Quelle: DVD (Laser Paradise)

 

Inhalt

Die Umweltschützerin Jane („Julia McKay“) und ihr Kameramann Lee (Robert Marius) landen auf einer hermetisch abgeschotteten Privatinsel, die sich im Besitz des amerikanischen Chemo-Multis E-Chem befindet. Der Konzern betreibt hier eine geheime Fabrik, in der Atommüll dekontaminiert und zur Energiegewinnung eingesetzt wird.
Dem ist natürlich nicht so, denn die Jauche wird einfach im inseleigenen Vulkan verklappt, der darob seine Aktivität merklich hochgeschraubt hat.
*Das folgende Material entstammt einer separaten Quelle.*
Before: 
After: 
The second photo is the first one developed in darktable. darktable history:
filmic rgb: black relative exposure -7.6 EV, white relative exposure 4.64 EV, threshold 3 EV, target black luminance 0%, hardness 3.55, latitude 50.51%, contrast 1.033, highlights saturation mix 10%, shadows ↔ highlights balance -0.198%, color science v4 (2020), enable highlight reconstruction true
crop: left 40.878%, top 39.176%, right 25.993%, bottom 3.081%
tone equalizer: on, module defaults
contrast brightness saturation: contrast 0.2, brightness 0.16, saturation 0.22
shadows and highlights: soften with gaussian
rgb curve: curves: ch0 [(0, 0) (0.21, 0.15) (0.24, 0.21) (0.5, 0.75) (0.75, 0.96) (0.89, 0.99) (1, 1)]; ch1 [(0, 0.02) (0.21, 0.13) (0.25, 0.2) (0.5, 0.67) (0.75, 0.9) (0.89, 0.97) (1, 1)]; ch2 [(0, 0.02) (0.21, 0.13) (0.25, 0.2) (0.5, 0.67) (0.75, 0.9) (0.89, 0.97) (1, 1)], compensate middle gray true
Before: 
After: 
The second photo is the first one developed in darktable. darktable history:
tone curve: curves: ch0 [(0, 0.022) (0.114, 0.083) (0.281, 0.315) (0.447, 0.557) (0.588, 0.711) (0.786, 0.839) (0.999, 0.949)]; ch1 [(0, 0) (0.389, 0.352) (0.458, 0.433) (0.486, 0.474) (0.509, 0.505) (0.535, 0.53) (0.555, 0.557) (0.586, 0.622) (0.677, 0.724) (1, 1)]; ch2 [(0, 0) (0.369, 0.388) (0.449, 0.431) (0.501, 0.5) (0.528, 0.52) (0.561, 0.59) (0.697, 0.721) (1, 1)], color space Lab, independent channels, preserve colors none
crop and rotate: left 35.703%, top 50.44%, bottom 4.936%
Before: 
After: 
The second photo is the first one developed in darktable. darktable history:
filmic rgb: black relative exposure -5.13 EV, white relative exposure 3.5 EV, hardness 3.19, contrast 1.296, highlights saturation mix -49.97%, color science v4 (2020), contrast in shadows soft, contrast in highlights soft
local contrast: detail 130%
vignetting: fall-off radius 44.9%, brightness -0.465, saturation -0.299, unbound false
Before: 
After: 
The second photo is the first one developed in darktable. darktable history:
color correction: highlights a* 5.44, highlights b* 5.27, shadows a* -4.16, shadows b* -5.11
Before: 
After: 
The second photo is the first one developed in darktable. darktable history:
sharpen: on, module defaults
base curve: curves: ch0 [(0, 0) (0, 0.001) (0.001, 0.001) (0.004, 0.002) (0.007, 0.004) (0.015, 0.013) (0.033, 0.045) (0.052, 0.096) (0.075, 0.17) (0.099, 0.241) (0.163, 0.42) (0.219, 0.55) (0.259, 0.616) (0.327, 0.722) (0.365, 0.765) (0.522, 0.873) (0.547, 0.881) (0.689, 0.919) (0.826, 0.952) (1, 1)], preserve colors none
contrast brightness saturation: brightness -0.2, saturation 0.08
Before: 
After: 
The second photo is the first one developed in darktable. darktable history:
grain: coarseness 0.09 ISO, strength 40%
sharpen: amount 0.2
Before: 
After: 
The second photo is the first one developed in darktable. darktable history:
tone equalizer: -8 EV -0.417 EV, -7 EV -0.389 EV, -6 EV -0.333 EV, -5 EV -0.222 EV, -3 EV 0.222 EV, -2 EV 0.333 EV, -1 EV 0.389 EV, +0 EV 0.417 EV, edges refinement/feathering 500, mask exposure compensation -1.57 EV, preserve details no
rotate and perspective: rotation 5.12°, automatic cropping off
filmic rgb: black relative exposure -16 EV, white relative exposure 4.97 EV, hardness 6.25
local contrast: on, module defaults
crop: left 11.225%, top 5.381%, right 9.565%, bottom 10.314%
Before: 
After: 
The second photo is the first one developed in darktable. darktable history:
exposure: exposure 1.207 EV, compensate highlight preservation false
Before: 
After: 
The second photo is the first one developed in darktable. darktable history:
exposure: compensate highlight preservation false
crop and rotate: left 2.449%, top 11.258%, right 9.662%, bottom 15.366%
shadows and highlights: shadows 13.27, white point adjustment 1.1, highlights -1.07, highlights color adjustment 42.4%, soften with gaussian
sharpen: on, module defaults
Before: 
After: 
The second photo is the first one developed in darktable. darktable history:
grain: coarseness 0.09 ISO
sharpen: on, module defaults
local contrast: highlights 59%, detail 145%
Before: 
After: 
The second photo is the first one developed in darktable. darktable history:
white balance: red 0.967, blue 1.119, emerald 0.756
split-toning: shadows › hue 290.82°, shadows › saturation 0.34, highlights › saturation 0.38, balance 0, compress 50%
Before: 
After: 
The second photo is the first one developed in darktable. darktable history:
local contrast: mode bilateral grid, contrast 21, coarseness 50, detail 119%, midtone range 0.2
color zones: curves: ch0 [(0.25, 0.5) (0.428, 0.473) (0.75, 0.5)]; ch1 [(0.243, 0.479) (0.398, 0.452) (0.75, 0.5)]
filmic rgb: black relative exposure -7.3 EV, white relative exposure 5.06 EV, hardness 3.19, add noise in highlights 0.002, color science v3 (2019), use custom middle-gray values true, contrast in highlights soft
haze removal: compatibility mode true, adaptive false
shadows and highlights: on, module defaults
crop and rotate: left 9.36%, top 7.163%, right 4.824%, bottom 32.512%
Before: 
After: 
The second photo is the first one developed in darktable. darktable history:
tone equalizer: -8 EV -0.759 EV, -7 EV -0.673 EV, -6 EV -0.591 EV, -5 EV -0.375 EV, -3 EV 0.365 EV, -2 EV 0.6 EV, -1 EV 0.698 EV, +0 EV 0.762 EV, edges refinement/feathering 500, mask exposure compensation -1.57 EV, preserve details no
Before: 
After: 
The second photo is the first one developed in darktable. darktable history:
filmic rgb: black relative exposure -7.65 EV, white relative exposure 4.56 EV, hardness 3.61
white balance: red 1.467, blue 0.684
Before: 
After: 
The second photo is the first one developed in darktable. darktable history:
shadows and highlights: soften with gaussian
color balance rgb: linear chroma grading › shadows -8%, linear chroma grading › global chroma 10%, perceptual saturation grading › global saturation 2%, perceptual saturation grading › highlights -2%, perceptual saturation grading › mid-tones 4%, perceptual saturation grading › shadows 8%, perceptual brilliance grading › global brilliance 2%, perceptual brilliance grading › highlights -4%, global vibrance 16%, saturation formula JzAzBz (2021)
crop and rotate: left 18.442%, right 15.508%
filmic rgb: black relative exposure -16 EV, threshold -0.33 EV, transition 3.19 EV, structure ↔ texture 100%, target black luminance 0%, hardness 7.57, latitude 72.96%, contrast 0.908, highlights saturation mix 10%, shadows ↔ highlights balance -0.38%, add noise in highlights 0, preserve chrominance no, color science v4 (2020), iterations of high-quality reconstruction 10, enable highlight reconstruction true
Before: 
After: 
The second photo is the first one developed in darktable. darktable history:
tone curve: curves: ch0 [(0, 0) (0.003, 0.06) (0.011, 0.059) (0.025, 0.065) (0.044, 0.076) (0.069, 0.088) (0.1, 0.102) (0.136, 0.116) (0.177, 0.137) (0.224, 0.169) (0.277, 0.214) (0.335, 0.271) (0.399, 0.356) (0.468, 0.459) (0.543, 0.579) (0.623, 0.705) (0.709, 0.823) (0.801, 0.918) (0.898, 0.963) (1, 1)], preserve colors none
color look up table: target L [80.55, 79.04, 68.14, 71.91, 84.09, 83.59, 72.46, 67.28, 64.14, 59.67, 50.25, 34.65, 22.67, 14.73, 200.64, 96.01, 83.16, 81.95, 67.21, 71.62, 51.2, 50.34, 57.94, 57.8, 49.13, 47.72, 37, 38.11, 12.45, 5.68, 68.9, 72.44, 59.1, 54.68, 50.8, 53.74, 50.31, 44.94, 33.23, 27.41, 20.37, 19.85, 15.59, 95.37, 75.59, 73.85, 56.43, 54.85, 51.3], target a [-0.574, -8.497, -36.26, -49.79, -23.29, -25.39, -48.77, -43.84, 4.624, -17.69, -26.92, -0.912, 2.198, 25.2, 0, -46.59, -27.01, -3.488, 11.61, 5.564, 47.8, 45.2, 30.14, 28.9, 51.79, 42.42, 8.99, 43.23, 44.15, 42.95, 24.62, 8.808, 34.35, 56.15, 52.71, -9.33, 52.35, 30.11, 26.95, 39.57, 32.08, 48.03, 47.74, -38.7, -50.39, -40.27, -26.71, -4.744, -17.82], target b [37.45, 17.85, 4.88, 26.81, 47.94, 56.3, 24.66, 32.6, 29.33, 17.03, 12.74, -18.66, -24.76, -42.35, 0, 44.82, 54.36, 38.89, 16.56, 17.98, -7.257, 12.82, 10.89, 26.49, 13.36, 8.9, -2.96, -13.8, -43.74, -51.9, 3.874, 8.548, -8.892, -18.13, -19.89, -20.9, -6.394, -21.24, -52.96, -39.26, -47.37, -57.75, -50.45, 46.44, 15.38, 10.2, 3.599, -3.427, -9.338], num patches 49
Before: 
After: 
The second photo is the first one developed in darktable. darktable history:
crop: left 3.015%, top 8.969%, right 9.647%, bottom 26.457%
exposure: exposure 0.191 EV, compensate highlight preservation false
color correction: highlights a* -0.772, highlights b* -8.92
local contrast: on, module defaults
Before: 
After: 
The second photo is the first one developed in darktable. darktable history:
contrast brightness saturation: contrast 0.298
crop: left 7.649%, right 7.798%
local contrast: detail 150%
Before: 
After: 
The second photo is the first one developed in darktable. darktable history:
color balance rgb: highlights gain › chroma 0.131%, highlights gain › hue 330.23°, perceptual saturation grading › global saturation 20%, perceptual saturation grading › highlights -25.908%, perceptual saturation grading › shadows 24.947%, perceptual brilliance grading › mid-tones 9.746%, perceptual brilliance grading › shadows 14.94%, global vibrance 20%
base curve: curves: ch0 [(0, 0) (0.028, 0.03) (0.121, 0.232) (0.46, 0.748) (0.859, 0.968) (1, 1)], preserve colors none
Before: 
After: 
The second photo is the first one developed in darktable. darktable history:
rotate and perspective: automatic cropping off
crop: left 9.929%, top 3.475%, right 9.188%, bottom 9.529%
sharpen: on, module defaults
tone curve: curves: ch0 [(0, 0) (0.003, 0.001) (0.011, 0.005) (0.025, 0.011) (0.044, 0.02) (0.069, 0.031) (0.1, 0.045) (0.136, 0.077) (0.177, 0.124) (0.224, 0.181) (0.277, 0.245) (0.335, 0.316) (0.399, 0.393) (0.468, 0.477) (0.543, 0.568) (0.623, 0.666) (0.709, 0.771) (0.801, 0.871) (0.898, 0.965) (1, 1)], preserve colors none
Mit einer Rutsche Bier gelangen die Umweltschützer in die streng bewachte Fabrik, werden aber direttamente hochgenommen. Während Lee durch das paramilitärische Sicherheitspersonal festgesetzt wird, gelingt Jane mit Hilfe des Schlangenfarmers Bob (Daniel Bosch) die Flucht.
Die gewaltige Power von Atommüll in glutheißer Lava hat aber auch weiteren ungebetenen Besuch angelockt: Eine außerirdische bionische Kreatur hat sich eingefunden, der allerdings der Sinn nicht nur nach Energie steht, sondern die ab und an auch Frischfleisch auf dem Tisch haben möchte. Während der Sicherheitschef der Fabrik, Colonel Kovacks (Charles Napier), gegen das scherenbewehrte Monster schwerstes Geschütz auffährt, gehen Bob und Jane zusammen mit dem wissenschaftlichen Fabrikleiter, Dr. Geoffrey (Luciano Pigozzi), einen anderen Weg. Im Lauf des Showdowns kommen Bulldozer und Geoffreys Spezial-Giftgas zum Einsatz.

Zitate:

„Das sind richtige Greenpeace-Freaks. Da riecht man das Chlorophyll 20 Meilen gegen den Wind.“

Kovacks: „Wovon reden wir eigentlich?“ - Geoffrey: „Von etwas Einzigartigem: biochemischem Leben, lebenden Zellen und Muskeln aus unbekannten Basismetallen. Rufen Sie Houston, Kovacks, wir stecken in ernsthaften Schwierigkeiten.“ (Nun ja, Wissenschaft all`Italiana, oder so)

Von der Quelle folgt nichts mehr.